> **Obiettivi**:
• a. Riporta, nell'ordine in cui compaiono, tutte le frasi del brano scelto che terminano con un punto interrogativo o con un punto esclamativo.
• b. Nel brano scelto, secondo le parole del Papa, che cosa occorre per vedere Gesù?
• c. Prosegui il brano scelto sullo sguardo di Gesù, partendo dall'ultima frase riportata.

> **Brano scelto**:
*-*-*

Com’è possibile realizzare questo desiderio? Qual è la strada per riconoscere e vedere Gesù? «Per vedere Gesù occorre appunto lasciarsi guardare da Lui» ci risponde deciso e inequivocabile il Papa, commentando il brano giovanneo. E, in questo modo, ci introduce nel capovolgimento di metodo che la fede cristiana ha portato in questo mondo: non più la nostra ricerca del volto di Dio, ma il Suo sguardo sul nostro volto! «Tu mi guardi dalla croce, questa sera mio Signor».
Lasciarsi guardare da Gesù: ecco la strada perché la sete del nostro cuore venga saziata, perché il desiderio che ci costituisce sia compiuto. E così nel Volto di Gesù che ci guarda prende forma il nostro volto. Ogni uomo, infatti, prende forma dallo sguardo di quell’Uomo su di lui, che chiama la sua libertà ‘ vocazione ‘ a coinvolgersi con Lui.

*-*-*

> **Elenco**:
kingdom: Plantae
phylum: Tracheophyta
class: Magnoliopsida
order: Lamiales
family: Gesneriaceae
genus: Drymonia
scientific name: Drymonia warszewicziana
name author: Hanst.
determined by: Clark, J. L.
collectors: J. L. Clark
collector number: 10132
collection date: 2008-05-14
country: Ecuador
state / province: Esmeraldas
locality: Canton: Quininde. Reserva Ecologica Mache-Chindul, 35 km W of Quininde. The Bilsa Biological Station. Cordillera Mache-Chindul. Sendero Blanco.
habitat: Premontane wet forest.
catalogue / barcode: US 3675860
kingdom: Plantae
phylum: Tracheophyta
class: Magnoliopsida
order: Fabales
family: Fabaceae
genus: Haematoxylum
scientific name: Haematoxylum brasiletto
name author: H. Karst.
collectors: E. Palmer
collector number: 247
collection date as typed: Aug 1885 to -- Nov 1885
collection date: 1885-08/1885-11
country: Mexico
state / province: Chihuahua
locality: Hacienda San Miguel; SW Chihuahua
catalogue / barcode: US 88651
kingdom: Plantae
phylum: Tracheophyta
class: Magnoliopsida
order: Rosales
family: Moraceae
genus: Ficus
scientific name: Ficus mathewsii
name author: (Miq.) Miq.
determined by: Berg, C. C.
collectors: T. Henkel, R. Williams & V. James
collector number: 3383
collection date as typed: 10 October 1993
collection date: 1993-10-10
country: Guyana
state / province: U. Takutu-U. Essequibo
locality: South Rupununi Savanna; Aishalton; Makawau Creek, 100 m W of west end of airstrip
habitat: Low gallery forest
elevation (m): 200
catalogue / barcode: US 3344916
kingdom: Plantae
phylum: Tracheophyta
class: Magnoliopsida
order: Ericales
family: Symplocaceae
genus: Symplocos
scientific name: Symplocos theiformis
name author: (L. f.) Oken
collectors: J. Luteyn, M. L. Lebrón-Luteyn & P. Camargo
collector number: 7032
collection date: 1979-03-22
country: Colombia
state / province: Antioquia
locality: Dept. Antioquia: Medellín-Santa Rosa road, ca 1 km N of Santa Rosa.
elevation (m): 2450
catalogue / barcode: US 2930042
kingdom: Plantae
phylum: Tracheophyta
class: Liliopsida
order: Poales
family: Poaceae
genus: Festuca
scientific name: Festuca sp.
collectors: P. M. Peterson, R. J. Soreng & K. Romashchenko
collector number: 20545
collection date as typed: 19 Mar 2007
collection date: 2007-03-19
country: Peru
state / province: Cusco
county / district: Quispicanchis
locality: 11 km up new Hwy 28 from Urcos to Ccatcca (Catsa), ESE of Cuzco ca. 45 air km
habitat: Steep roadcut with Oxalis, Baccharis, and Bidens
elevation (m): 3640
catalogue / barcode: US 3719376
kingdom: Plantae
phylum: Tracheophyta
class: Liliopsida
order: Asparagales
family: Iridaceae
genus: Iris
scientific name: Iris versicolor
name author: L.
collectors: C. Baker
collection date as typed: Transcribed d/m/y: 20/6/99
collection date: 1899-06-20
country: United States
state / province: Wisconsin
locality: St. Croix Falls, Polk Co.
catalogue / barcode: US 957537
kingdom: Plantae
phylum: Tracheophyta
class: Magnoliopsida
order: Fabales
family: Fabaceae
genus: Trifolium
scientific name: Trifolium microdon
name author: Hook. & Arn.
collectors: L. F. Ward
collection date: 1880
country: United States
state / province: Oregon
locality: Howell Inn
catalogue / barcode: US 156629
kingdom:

*-*-*

> **Risposte per compito**:
• a.
1. Com’è possibile realizzare questo desiderio?
2. Qual è la strada per riconoscere e vedere Gesù?
3. E, in questo modo, ci introduce nel capovolgimento di metodo che la fede cristiana ha portato in questo mondo: non più la nostra ricerca del volto di Dio, ma il Suo sguardo sul nostro volto!

• b. Occorre lasciarsi guardare da Lui.

• c.
La tradizione della Chiesa, esperta in umanità, ha conservato gelosamente il gesto amoroso di una donna che, tra le prime, Lo ha saputo accogliere. «Veronica (la vera-icona, nda) è ignota agli evangelisti. Ma ella esiste; non è una invenzione. Non può darsi che una donna abbia resistito al desiderio di asciugare quell’orribile faccia» . (Mauriac) «Nacque il tuo nome da ciò che fissavi» . (Wojtyla) Su questa profonda intuizione il genio artistico è tornato più volte lungo la storia. Pensiamo all’indimenticabile incrociarsi di sguardi tra Adamo e il Padre, nella creazione dell’uomo di Michelangelo nella Cappella Sistina, o a quello tra Gesù e Pietro del Masaccio, o ancora a quello, intensissimo, tra Gesù e Matteo del Caravaggio. Per finire allo straordinario volto di Cristo del Beato Angelico, che non possiamo questa sera non contemplare immergendoci nello sguardo moribondo con cui il Vescovo Vincenzo l’ha voluto in solitudine indagare. La sua preghiera si fa nostra preghiera: «Tu mi guardi dalla croce».

2. «Questo cuore sempre ingrato»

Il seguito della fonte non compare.